- [The request]:
Write out the whole listing exactly as it stands.

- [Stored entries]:
━━━━

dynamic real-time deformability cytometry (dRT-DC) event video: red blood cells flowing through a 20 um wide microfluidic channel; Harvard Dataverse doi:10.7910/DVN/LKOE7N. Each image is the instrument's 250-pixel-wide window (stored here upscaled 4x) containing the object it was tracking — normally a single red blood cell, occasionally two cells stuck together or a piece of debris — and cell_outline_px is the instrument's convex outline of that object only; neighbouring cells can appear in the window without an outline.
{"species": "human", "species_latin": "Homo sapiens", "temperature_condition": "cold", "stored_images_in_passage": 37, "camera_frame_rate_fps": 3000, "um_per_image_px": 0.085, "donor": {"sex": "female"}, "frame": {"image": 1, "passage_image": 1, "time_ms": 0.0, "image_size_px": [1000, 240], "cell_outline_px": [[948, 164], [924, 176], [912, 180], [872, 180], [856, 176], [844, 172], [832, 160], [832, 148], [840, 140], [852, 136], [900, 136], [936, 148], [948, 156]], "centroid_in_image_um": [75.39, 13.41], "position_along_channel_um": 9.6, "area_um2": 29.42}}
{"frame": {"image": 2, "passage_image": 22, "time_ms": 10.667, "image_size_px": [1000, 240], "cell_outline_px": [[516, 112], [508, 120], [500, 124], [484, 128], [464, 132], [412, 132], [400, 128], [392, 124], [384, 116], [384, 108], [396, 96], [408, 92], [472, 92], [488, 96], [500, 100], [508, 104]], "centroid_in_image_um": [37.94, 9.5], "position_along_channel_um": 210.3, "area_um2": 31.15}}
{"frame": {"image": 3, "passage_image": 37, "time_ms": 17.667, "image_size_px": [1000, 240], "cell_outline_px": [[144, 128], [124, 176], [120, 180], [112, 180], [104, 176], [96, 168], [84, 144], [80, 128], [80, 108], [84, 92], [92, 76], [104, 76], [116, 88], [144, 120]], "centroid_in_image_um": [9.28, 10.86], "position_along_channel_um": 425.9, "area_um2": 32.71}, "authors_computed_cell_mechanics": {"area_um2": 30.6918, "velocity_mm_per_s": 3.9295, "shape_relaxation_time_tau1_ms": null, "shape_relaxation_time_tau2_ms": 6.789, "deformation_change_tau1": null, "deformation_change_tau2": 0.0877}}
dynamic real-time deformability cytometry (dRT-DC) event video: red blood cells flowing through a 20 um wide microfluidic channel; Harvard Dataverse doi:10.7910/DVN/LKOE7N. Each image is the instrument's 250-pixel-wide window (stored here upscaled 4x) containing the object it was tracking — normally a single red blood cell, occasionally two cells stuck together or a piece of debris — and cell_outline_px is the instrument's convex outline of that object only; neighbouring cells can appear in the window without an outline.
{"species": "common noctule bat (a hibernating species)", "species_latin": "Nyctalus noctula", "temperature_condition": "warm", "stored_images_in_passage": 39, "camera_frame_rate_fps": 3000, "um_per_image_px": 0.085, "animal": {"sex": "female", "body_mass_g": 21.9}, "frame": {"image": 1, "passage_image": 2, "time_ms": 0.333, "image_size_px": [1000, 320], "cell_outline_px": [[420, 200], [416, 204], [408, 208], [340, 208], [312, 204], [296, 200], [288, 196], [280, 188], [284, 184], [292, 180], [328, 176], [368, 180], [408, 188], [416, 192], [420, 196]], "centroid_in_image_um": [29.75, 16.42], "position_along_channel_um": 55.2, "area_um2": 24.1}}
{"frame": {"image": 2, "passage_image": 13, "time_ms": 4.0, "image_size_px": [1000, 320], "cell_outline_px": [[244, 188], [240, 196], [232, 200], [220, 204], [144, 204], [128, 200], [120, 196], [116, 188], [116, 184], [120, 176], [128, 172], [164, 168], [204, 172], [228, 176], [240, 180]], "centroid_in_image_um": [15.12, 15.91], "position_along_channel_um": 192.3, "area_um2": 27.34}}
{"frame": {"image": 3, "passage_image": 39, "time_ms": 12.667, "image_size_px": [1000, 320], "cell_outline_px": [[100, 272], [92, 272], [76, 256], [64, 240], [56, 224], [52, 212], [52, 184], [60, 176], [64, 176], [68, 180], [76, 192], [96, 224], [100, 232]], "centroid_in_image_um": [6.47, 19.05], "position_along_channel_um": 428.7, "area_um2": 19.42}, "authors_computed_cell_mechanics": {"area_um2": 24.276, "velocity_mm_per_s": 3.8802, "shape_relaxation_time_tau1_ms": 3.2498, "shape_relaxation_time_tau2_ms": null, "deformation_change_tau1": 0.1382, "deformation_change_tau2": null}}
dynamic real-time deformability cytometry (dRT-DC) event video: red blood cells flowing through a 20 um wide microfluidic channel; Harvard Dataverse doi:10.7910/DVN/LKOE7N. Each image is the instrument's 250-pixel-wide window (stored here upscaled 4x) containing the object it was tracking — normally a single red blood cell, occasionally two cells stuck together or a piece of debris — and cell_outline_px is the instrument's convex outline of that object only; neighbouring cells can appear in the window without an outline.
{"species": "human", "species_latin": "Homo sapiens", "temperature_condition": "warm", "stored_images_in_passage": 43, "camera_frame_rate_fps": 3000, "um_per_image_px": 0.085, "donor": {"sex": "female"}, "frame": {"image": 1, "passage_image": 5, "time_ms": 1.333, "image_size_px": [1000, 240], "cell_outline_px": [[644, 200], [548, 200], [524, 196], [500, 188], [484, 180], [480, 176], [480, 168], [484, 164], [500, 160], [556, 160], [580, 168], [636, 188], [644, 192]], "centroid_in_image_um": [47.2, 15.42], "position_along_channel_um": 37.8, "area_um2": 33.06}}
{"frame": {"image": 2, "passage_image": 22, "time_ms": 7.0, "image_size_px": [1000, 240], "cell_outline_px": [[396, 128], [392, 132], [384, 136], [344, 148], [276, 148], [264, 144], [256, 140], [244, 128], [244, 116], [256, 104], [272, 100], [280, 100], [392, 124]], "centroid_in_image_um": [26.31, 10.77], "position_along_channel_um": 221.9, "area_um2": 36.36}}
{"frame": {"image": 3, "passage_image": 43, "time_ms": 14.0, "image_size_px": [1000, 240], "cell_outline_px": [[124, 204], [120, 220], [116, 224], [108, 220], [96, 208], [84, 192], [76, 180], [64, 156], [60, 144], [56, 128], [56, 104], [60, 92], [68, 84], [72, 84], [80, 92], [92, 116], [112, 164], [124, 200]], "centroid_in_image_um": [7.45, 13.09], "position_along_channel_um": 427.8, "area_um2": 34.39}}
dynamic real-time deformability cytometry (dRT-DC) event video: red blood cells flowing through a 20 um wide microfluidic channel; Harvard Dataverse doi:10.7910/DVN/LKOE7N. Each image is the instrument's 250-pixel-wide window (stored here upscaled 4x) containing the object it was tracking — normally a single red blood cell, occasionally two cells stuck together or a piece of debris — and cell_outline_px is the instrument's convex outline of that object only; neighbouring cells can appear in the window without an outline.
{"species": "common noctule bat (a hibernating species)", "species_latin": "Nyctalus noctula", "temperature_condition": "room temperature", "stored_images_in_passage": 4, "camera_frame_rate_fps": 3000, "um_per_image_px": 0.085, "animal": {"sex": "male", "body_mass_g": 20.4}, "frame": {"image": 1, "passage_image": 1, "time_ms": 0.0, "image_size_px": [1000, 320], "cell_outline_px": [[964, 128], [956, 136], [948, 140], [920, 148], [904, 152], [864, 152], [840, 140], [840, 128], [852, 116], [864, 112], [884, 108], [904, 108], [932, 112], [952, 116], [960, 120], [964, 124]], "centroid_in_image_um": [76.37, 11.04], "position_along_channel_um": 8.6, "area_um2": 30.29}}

━━━━

- [Solution for this problem]:
dynamic real-time deformability cytometry (dRT-DC) event video: red blood cells flowing through a 20 um wide microfluidic channel; Harvard Dataverse doi:10.7910/DVN/LKOE7N. Each image is the instrument's 250-pixel-wide window (stored here upscaled 4x) containing the object it was tracking — normally a single red blood cell, occasionally two cells stuck together or a piece of debris — and cell_outline_px is the instrument's convex outline of that object only; neighbouring cells can appear in the window without an outline.
{"species": "human", "species_latin": "Homo sapiens", "temperature_condition": "cold", "stored_images_in_passage": 37, "camera_frame_rate_fps": 3000, "um_per_image_px": 0.085, "donor": {"sex": "female"}, "frame": {"image": 1, "passage_image": 1, "time_ms": 0.0, "image_size_px": [1000, 240], "cell_outline_px": [[948, 164], [924, 176], [912, 180], [872, 180], [856, 176], [844, 172], [832, 160], [832, 148], [840, 140], [852, 136], [900, 136], [936, 148], [948, 156]], "centroid_in_image_um": [75.39, 13.41], "position_along_channel_um": 9.6, "area_um2": 29.42}}
{"frame": {"image": 2, "passage_image": 22, "time_ms": 10.667, "image_size_px": [1000, 240], "cell_outline_px": [[516, 112], [508, 120], [500, 124], [484, 128], [464, 132], [412, 132], [400, 128], [392, 124], [384, 116], [384, 108], [396, 96], [408, 92], [472, 92], [488, 96], [500, 100], [508, 104]], "centroid_in_image_um": [37.94, 9.5], "position_along_channel_um": 210.3, "area_um2": 31.15}}
{"frame": {"image": 3, "passage_image": 37, "time_ms": 17.667, "image_size_px": [1000, 240], "cell_outline_px": [[144, 128], [124, 176], [120, 180], [112, 180], [104, 176], [96, 168], [84, 144], [80, 128], [80, 108], [84, 92], [92, 76], [104, 76], [116, 88], [144, 120]], "centroid_in_image_um": [9.28, 10.86], "position_along_channel_um": 425.9, "area_um2": 32.71}, "authors_computed_cell_mechanics": {"area_um2": 30.6918, "velocity_mm_per_s": 3.9295, "shape_relaxation_time_tau1_ms": null, "shape_relaxation_time_tau2_ms": 6.789, "deformation_change_tau1": null, "deformation_change_tau2": 0.0877}}
dynamic real-time deformability cytometry (dRT-DC) event video: red blood cells flowing through a 20 um wide microfluidic channel; Harvard Dataverse doi:10.7910/DVN/LKOE7N. Each image is the instrument's 250-pixel-wide window (stored here upscaled 4x) containing the object it was tracking — normally a single red blood cell, occasionally two cells stuck together or a piece of debris — and cell_outline_px is the instrument's convex outline of that object only; neighbouring cells can appear in the window without an outline.
{"species": "common noctule bat (a hibernating species)", "species_latin": "Nyctalus noctula", "temperature_condition": "warm", "stored_images_in_passage": 39, "camera_frame_rate_fps": 3000, "um_per_image_px": 0.085, "animal": {"sex": "female", "body_mass_g": 21.9}, "frame": {"image": 1, "passage_image": 2, "time_ms": 0.333, "image_size_px": [1000, 320], "cell_outline_px": [[420, 200], [416, 204], [408, 208], [340, 208], [312, 204], [296, 200], [288, 196], [280, 188], [284, 184], [292, 180], [328, 176], [368, 180], [408, 188], [416, 192], [420, 196]], "centroid_in_image_um": [29.75, 16.42], "position_along_channel_um": 55.2, "area_um2": 24.1}}
{"frame": {"image": 2, "passage_image": 13, "time_ms": 4.0, "image_size_px": [1000, 320], "cell_outline_px": [[244, 188], [240, 196], [232, 200], [220, 204], [144, 204], [128, 200], [120, 196], [116, 188], [116, 184], [120, 176], [128, 172], [164, 168], [204, 172], [228, 176], [240, 180]], "centroid_in_image_um": [15.12, 15.91], "position_along_channel_um": 192.3, "area_um2": 27.34}}
{"frame": {"image": 3, "passage_image": 39, "time_ms": 12.667, "image_size_px": [1000, 320], "cell_outline_px": [[100, 272], [92, 272], [76, 256], [64, 240], [56, 224], [52, 212], [52, 184], [60, 176], [64, 176], [68, 180], [76, 192], [96, 224], [100, 232]], "centroid_in_image_um": [6.47, 19.05], "position_along_channel_um": 428.7, "area_um2": 19.42}, "authors_computed_cell_mechanics": {"area_um2": 24.276, "velocity_mm_per_s": 3.8802, "shape_relaxation_time_tau1_ms": 3.2498, "shape_relaxation_time_tau2_ms": null, "deformation_change_tau1": 0.1382, "deformation_change_tau2": null}}
dynamic real-time deformability cytometry (dRT-DC) event video: red blood cells flowing through a 20 um wide microfluidic channel; Harvard Dataverse doi:10.7910/DVN/LKOE7N. Each image is the instrument's 250-pixel-wide window (stored here upscaled 4x) containing the object it was tracking — normally a single red blood cell, occasionally two cells stuck together or a piece of debris — and cell_outline_px is the instrument's convex outline of that object only; neighbouring cells can appear in the window without an outline.
{"species": "human", "species_latin": "Homo sapiens", "temperature_condition": "warm", "stored_images_in_passage": 43, "camera_frame_rate_fps": 3000, "um_per_image_px": 0.085, "donor": {"sex": "female"}, "frame": {"image": 1, "passage_image": 5, "time_ms": 1.333, "image_size_px": [1000, 240], "cell_outline_px": [[644, 200], [548, 200], [524, 196], [500, 188], [484, 180], [480, 176], [480, 168], [484, 164], [500, 160], [556, 160], [580, 168], [636, 188], [644, 192]], "centroid_in_image_um": [47.2, 15.42], "position_along_channel_um": 37.8, "area_um2": 33.06}}
{"frame": {"image": 2, "passage_image": 22, "time_ms": 7.0, "image_size_px": [1000, 240], "cell_outline_px": [[396, 128], [392, 132], [384, 136], [344, 148], [276, 148], [264, 144], [256, 140], [244, 128], [244, 116], [256, 104], [272, 100], [280, 100], [392, 124]], "centroid_in_image_um": [26.31, 10.77], "position_along_channel_um": 221.9, "area_um2": 36.36}}
{"frame": {"image": 3, "passage_image": 43, "time_ms": 14.0, "image_size_px": [1000, 240], "cell_outline_px": [[124, 204], [120, 220], [116, 224], [108, 220], [96, 208], [84, 192], [76, 180], [64, 156], [60, 144], [56, 128], [56, 104], [60, 92], [68, 84], [72, 84], [80, 92], [92, 116], [112, 164], [124, 200]], "centroid_in_image_um": [7.45, 13.09], "position_along_channel_um": 427.8, "area_um2": 34.39}}
dynamic real-time deformability cytometry (dRT-DC) event video: red blood cells flowing through a 20 um wide microfluidic channel; Harvard Dataverse doi:10.7910/DVN/LKOE7N. Each image is the instrument's 250-pixel-wide window (stored here upscaled 4x) containing the object it was tracking — normally a single red blood cell, occasionally two cells stuck together or a piece of debris — and cell_outline_px is the instrument's convex outline of that object only; neighbouring cells can appear in the window without an outline.
{"species": "common noctule bat (a hibernating species)", "species_latin": "Nyctalus noctula", "temperature_condition": "room temperature", "stored_images_in_passage": 4, "camera_frame_rate_fps": 3000, "um_per_image_px": 0.085, "animal": {"sex": "male", "body_mass_g": 20.4}, "frame": {"image": 1, "passage_image": 1, "time_ms": 0.0, "image_size_px": [1000, 320], "cell_outline_px": [[964, 128], [956, 136], [948, 140], [920, 148], [904, 152], [864, 152], [840, 140], [840, 128], [852, 116], [864, 112], [884, 108], [904, 108], [932, 112], [952, 116], [960, 120], [964, 124]], "centroid_in_image_um": [76.37, 11.04], "position_along_channel_um": 8.6, "area_um2": 30.29}}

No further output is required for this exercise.